Text excerpt:
··········
MILWAUKEE, April 20 /PRNewswire-FirstCall/ -- Johnson Controls, Inc. (JCI) today reported record sales and income from continuing operations for the second quarter of fiscal 2007. Income from continuing operations increased 62% on a 4% increase in revenues. Diluted earnings per share from continuing operations were $1.31 versus $0.83 last year. Excluding the impact of non-recurring tax benefits, earnings per share from continuing operations totaled $1.12.
The company today also increased its full fiscal-year outlook to reflect the benefits of a lower base effective tax rate and improved operational efficiencies.
"We are pleased with our performance in the second quarter, which extends our track record for consistent, profitable growth. Our results also demonstrate how diversification helps us withstand short-term downturns in any single business or region. Building efficiency and power solutions had strong quarters, and with improved performance in automotive experience since earlier this year, we achieved strong double-digit earnings growth," said Chairman and Chief Executive Officer John M. Barth. "We continue to invest in our businesses on a global basis to extend our market leadership positions and take advantage of significant growth opportunities. I thank our employees worldwide for their support and dedication, which is the foundation of our success."
··········
[Stored dataset items]

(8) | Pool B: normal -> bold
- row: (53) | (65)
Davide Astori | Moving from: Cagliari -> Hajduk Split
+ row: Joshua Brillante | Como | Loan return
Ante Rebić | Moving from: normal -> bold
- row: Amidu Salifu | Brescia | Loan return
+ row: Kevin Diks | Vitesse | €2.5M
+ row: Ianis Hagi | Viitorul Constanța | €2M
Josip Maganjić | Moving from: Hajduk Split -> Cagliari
··········
List of tasks:
(1) In the Johnson Controls earnings report, what did diluted earnings per share from continuing operations total once non-recurring tax benefits were excluded?
(2) According to the Johnson Controls earnings report, why did the company raise its full fiscal-year outlook? Answer in one to three sentences.
(3) Carry on the Johnson Controls earnings report from the point where it stops.

Answers given:
(1) They totaled $1.12.

(2) The company raised its full fiscal-year outlook to reflect the benefits of a lower base effective tax rate. It also cited improved operational efficiencies.

(3)
Second-Quarter 2007 Results
For the three months ended March 31, 2007, net sales increased 4% to a record $8.5 billion from $8.2 billion last year, reflecting higher building efficiency and power solutions revenues and the positive impact of foreign exchange, partially offset by lower automotive experience sales.
Income from continuing operations before income taxes and minority interests was $282 million, 35% higher than the prior year's $209 million. The increase reflects higher volume and margin expansion by building efficiency and power solutions, partially offset by lower North American automotive experience results.
The effective tax rate in the second quarter was 6%, reflecting a cumulative reduction in the annual base effective tax rate to 21% from 23% as well as a $0.19 per share non-recurring tax benefit. In the 2006 second quarter, the effective tax rate was 17.3% (see income taxes footnote). The company expects the base effective tax rate for the remainder of fiscal 2007 to be 21%.
Income from continuing operations totaled $262 million, an increase of 62% compared with $162 million last year. Diluted earnings per share from continuing operations were $1.31 versus $0.83 last year. Excluding the impact of non-recurring tax benefits in both the 2007 and 2006 quarters, earnings per share from continuing operations increased 37% to $1.12 from $0.82.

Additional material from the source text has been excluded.